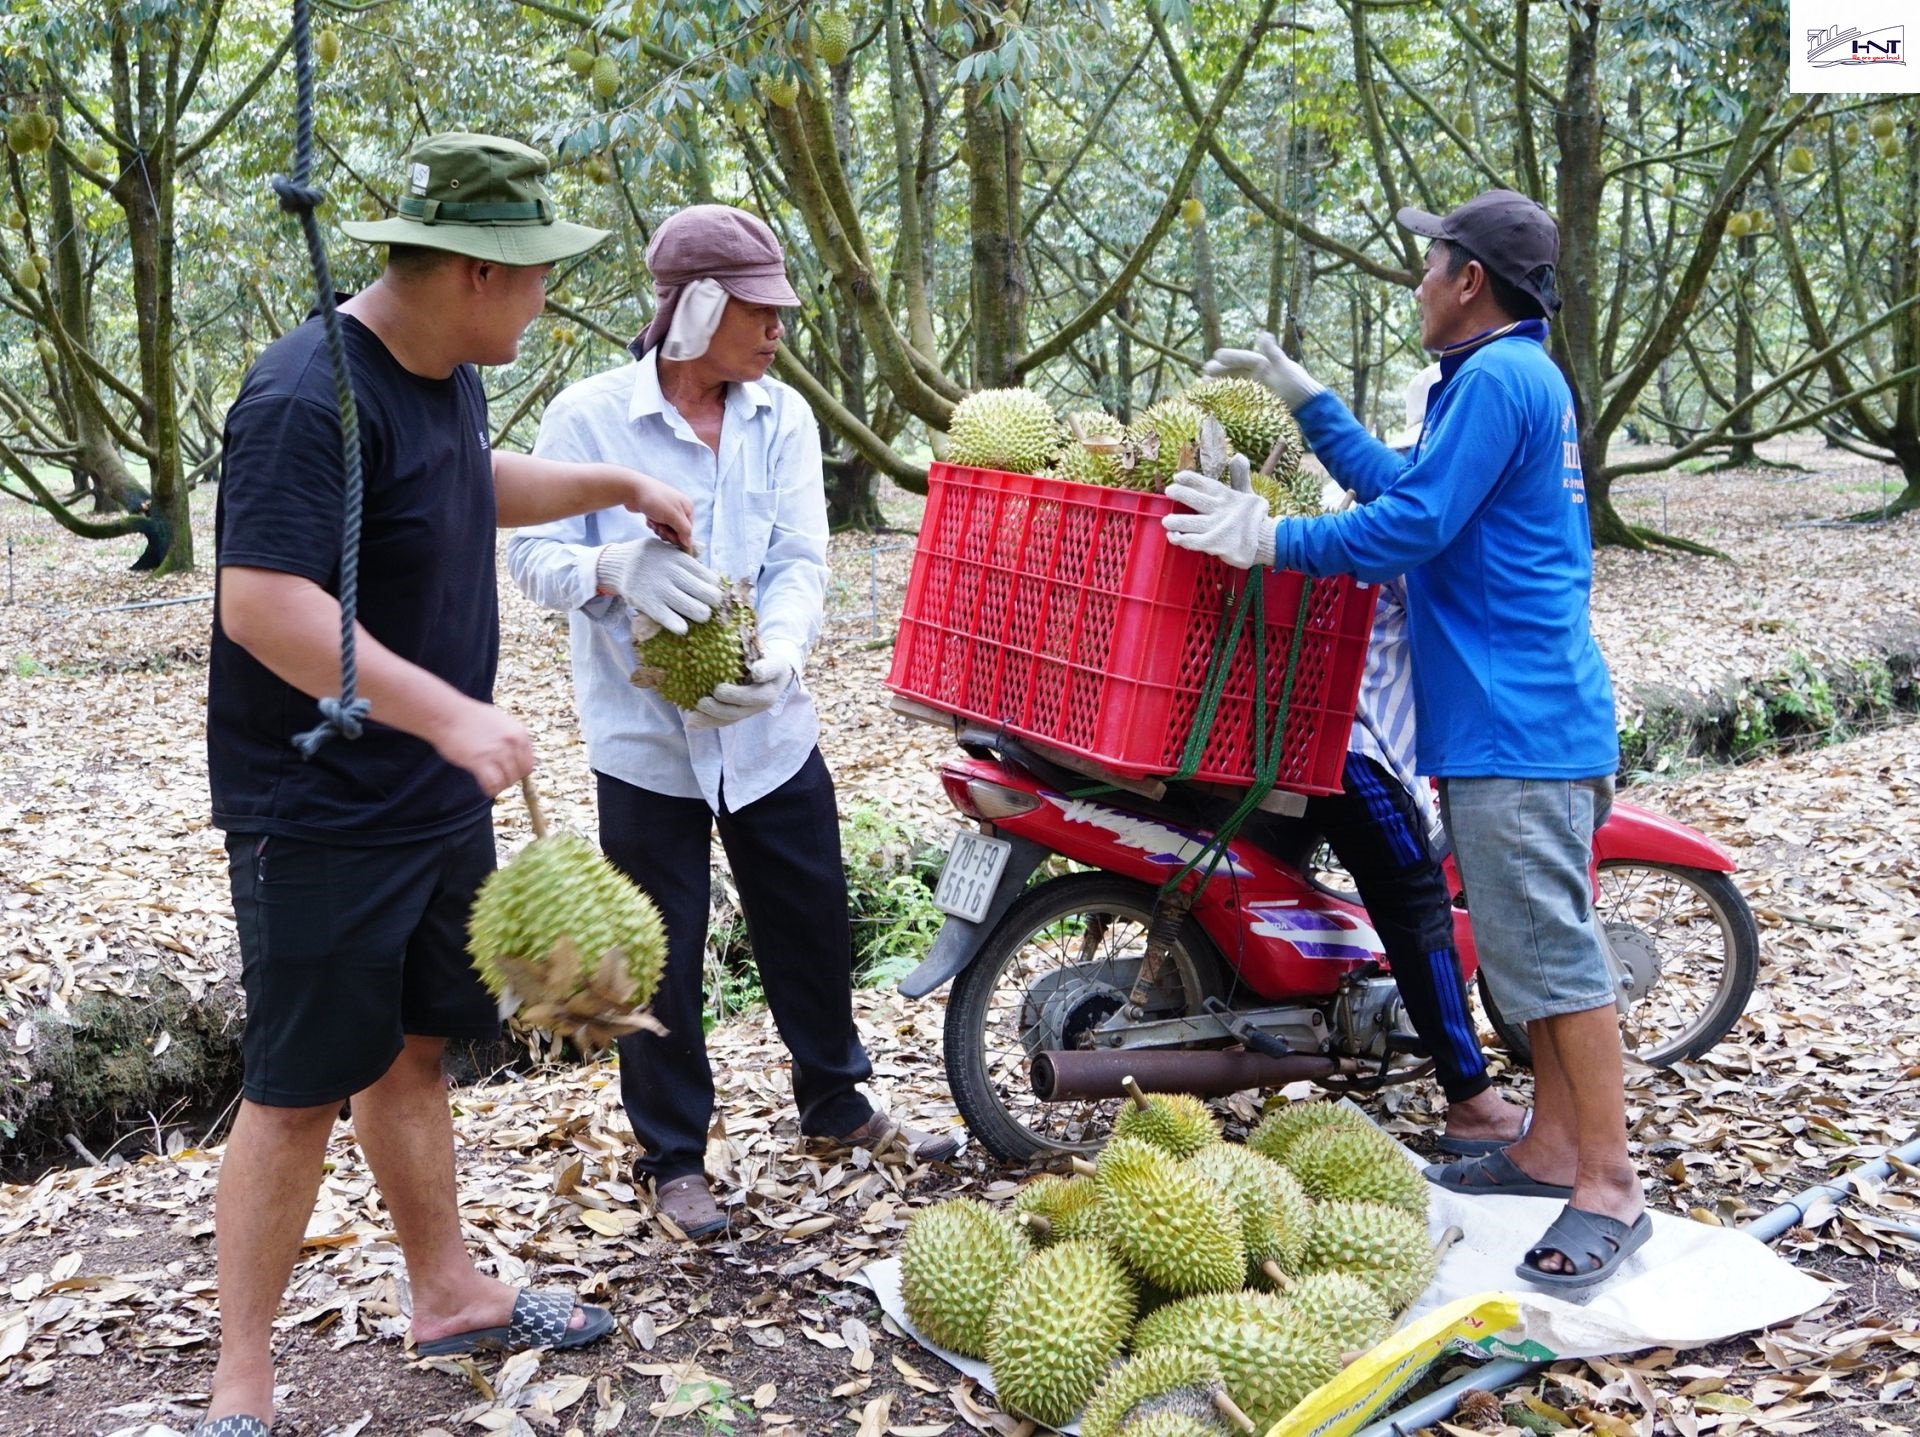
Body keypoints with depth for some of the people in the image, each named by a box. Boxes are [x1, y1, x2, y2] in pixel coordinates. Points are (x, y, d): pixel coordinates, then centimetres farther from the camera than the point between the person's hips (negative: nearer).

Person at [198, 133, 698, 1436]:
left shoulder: (448, 377, 7)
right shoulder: (309, 397, -23)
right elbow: (264, 605, -31)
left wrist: (613, 485, 26)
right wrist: (448, 711, -34)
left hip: (440, 795, 9)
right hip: (320, 815, -8)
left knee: (413, 1047, 18)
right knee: (298, 1088, 0)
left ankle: (451, 1293, 33)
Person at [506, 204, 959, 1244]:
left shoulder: (782, 416, 1)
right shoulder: (589, 416, -10)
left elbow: (800, 557, -5)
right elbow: (533, 555, -10)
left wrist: (780, 651, -25)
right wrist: (617, 569, -32)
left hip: (770, 728, 4)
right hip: (646, 737, -4)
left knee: (812, 924, 16)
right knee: (660, 960, 7)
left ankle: (835, 1101, 39)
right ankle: (673, 1155, 25)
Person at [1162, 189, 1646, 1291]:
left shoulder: (1497, 380, -13)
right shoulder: (1517, 378, 20)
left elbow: (1410, 526, -19)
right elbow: (1403, 486, 25)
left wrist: (1272, 540, -13)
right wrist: (1302, 394, 27)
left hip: (1520, 724, -11)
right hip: (1513, 716, 11)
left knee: (1552, 948, -8)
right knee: (1534, 942, 15)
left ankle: (1609, 1185, -1)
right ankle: (1552, 1148, 24)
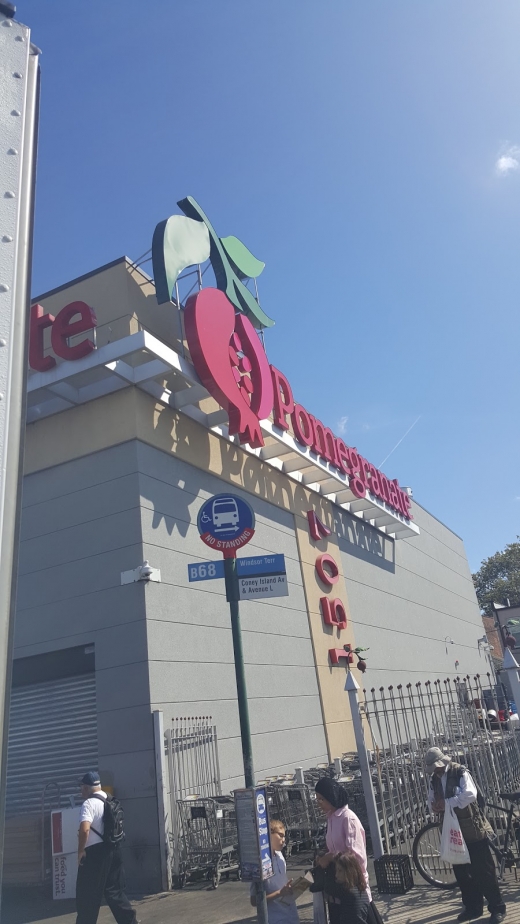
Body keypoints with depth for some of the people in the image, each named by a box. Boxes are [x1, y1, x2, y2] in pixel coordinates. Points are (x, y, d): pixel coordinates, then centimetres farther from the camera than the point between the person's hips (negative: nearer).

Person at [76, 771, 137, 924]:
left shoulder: (89, 803, -13)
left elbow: (84, 829, -26)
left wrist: (81, 851, -13)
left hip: (95, 852, -8)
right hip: (113, 849, 8)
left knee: (88, 894, 5)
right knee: (113, 890, 15)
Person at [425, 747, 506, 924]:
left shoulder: (460, 772, -16)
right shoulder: (434, 779, 4)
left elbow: (470, 795, -30)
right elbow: (431, 803, 7)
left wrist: (446, 802, -29)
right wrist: (435, 806, -16)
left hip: (472, 829, -6)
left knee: (483, 869, 2)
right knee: (461, 870, 13)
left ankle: (497, 908, 17)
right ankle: (473, 907, 27)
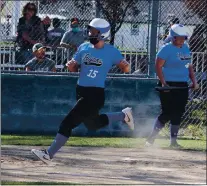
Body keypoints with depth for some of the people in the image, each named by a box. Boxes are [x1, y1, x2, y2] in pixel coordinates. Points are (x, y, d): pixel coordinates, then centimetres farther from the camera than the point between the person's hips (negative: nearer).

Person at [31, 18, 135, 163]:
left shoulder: (111, 52, -7)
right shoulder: (84, 48, 7)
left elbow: (126, 69, -3)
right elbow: (74, 68, 14)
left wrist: (125, 65, -27)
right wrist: (71, 65, -10)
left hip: (96, 94, -7)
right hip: (81, 92, 7)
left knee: (68, 122, -13)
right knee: (93, 124, 24)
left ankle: (49, 154, -8)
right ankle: (123, 115, 43)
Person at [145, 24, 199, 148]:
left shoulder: (186, 48, 12)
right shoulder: (166, 49, -9)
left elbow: (189, 66, 19)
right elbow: (158, 66, -12)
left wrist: (194, 81, 9)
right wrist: (163, 83, -21)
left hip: (182, 86, 7)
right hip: (169, 86, -7)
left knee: (178, 113, 7)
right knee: (168, 113, -9)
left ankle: (173, 140, 15)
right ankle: (152, 137, 2)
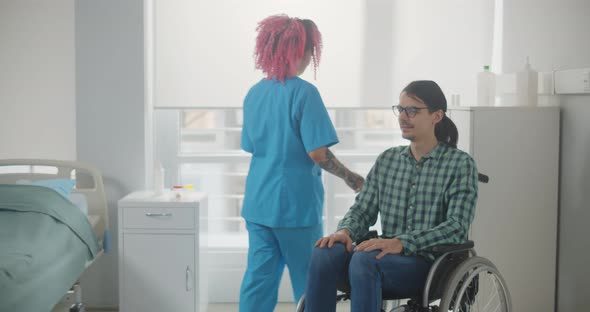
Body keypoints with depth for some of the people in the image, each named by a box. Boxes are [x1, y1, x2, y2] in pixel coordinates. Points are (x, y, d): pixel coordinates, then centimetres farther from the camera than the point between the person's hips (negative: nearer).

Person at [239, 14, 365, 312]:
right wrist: (350, 178, -3)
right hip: (295, 204, -6)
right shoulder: (304, 92, -13)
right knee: (309, 284, 8)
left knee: (258, 278, 8)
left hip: (257, 202, 6)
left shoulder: (254, 93, 7)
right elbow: (317, 153, -16)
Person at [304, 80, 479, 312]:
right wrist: (345, 231, -12)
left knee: (364, 260, -35)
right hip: (387, 258, 5)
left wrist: (402, 243, -25)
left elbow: (457, 227, -11)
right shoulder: (387, 160, 15)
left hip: (432, 265, -4)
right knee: (324, 253, -26)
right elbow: (362, 209, 12)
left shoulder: (460, 163, -1)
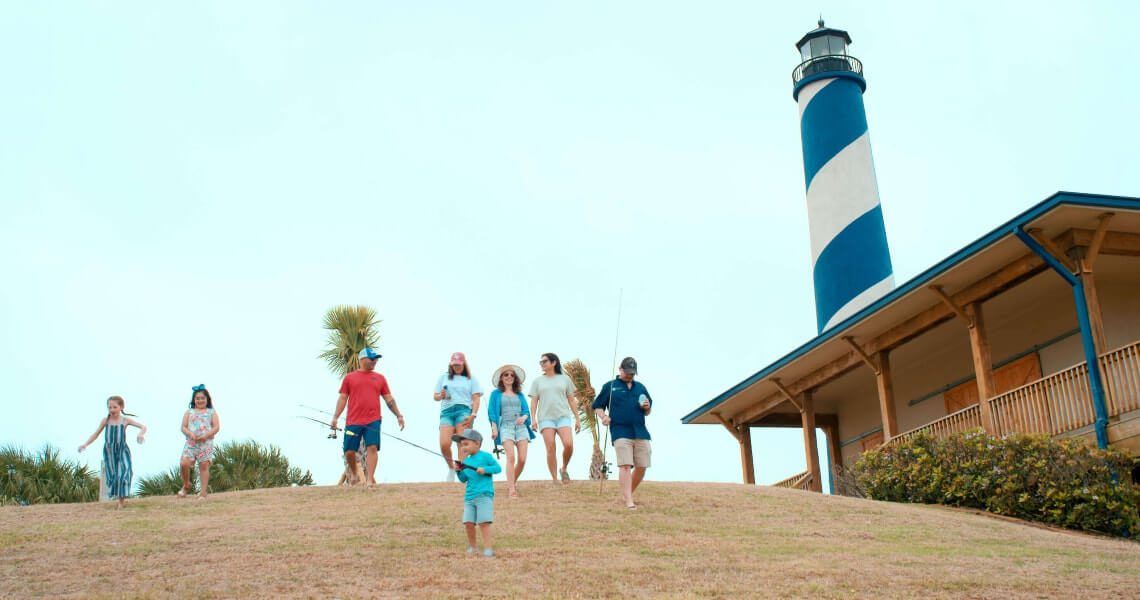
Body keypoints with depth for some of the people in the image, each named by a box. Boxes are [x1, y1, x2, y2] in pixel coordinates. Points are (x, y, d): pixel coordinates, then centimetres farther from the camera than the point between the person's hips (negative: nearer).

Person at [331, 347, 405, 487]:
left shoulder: (380, 378, 12)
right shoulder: (349, 377, 8)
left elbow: (389, 399, 13)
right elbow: (342, 398, 7)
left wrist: (398, 415, 6)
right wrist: (335, 417, -1)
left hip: (373, 421, 0)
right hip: (353, 422, 0)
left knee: (372, 448, -12)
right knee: (349, 451, 1)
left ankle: (370, 478, -8)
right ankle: (354, 475, 26)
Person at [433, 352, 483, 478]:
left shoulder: (470, 379, 15)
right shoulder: (444, 377, 21)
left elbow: (476, 399, 6)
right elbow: (435, 396, 20)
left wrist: (473, 415, -9)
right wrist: (441, 396, -5)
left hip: (464, 410, -1)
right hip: (446, 411, 1)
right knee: (444, 444, -13)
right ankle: (451, 467, 10)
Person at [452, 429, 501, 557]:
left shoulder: (485, 456, -3)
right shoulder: (466, 461, 14)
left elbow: (498, 468, -4)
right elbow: (463, 479, 18)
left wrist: (485, 469, -17)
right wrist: (459, 471, 0)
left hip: (484, 495, -6)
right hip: (469, 497, 6)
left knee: (484, 522, -11)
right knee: (468, 522, 1)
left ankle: (488, 549, -8)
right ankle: (471, 547, 19)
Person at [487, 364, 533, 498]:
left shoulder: (519, 394, 19)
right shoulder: (496, 394, 12)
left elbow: (527, 410, 13)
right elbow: (492, 412, 6)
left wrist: (524, 417, -10)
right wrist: (494, 428, -7)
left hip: (521, 426, 3)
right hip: (505, 426, -3)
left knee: (522, 459, -7)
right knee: (511, 457, -19)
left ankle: (513, 482, 18)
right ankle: (511, 490, -20)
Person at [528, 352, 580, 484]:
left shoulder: (564, 379, 13)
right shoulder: (538, 381, 14)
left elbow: (571, 400, 13)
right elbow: (534, 401, 9)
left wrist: (577, 419, 8)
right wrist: (533, 420, -3)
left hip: (563, 416, 0)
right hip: (546, 418, 0)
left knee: (568, 444, -19)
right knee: (550, 448, -10)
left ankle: (564, 469, 6)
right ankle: (554, 480, -6)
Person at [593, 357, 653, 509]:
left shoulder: (641, 387, 21)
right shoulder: (610, 387, 10)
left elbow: (647, 411, 27)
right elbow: (597, 407, 10)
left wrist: (647, 408, 4)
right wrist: (603, 416, -10)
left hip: (641, 432, 4)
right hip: (621, 432, -4)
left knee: (642, 467, 2)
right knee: (625, 465, -15)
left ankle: (627, 494, 20)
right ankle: (628, 501, -16)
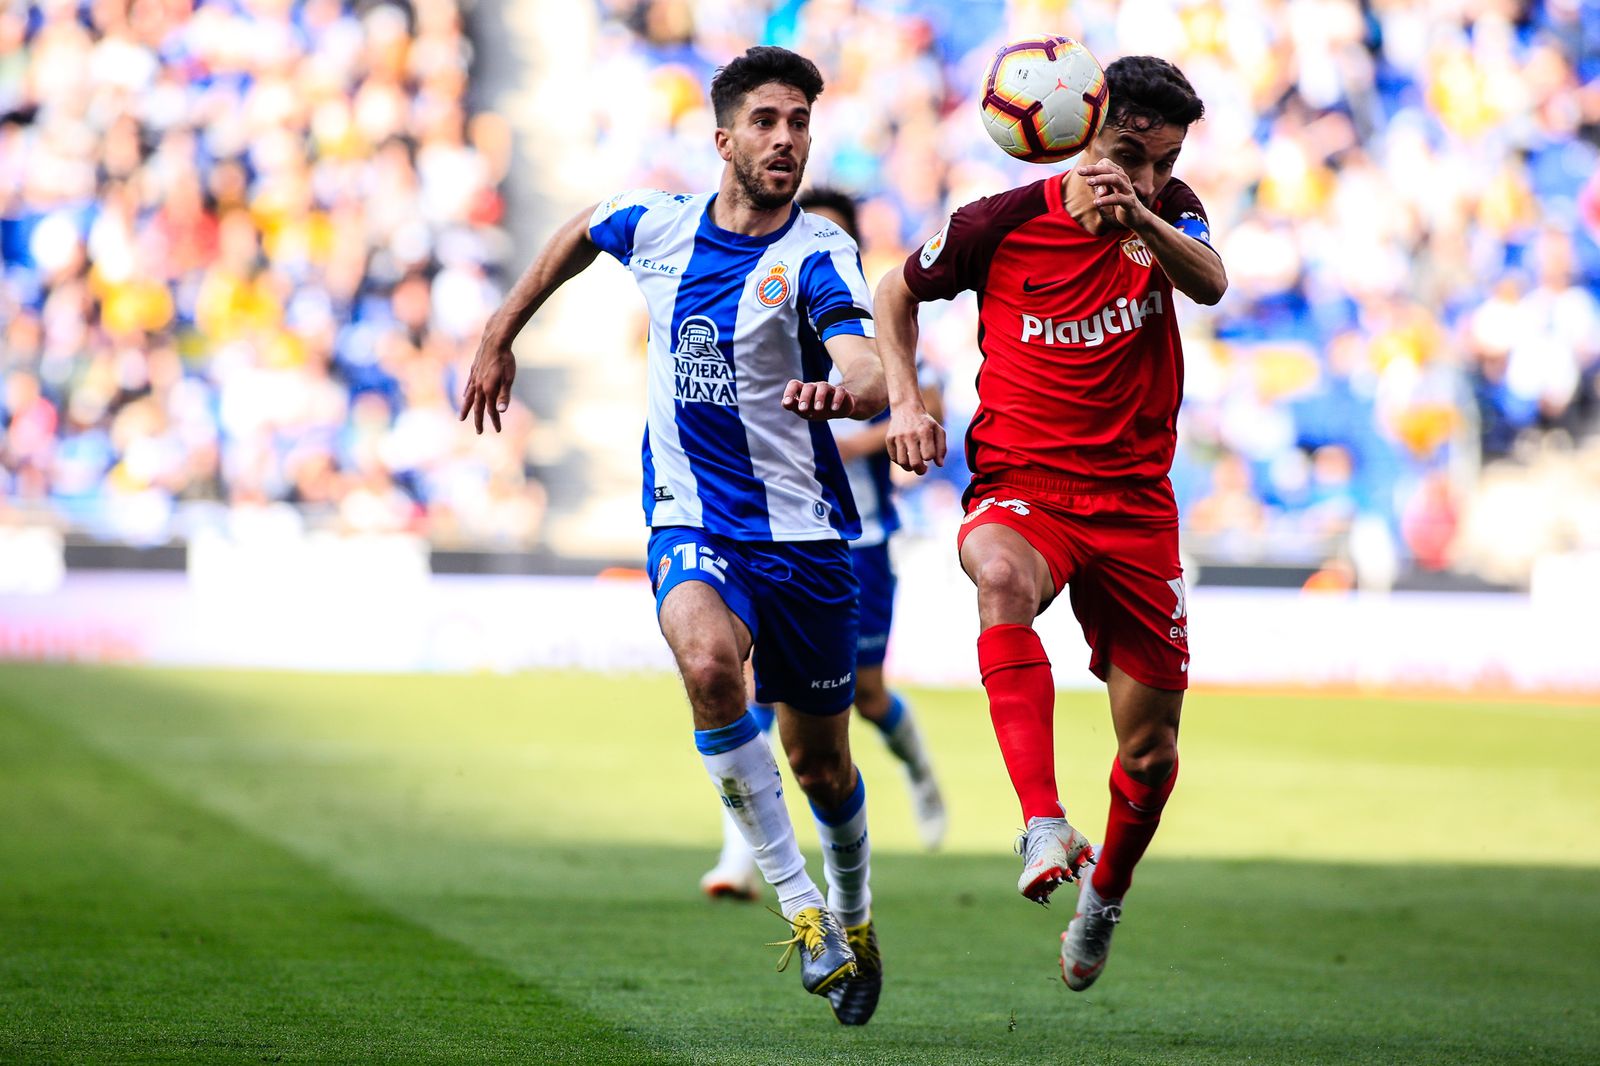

TASK PROMPT -> Reproduce the entries above word for word, from the line with "right knee: (168, 113, -9)" up to and including the line with "left shoulder: (460, 163, -1)". Leave out the pictures.

RESPONSE ->
right knee: (168, 113, -9)
left ankle: (173, 140, 15)
right ankle: (152, 137, 2)
Body keypoints with depth for some of the people in the image, each named by a box. Boxes are [x1, y1, x2, y2] in pixel coordinates. Points are (x, y, d): pixel coordinates, then centimetres farther from the camera than the point between the person's hips (negative: nearer).

Person at [239, 14, 365, 312]:
right wrist: (350, 178, -3)
right hip: (295, 204, -6)
right shoulder: (304, 92, -13)
right knee: (309, 284, 8)
left knee: (258, 278, 8)
left hip: (257, 202, 6)
left shoulder: (254, 93, 7)
right elbow: (317, 153, -16)
Person at [304, 80, 479, 312]:
right wrist: (345, 231, -12)
left knee: (364, 260, -35)
right hip: (387, 258, 5)
left wrist: (402, 243, -25)
left elbow: (457, 227, -11)
right shoulder: (387, 160, 15)
left hip: (432, 265, -4)
right knee: (324, 253, -26)
right elbow: (362, 209, 12)
left shoulder: (460, 163, -1)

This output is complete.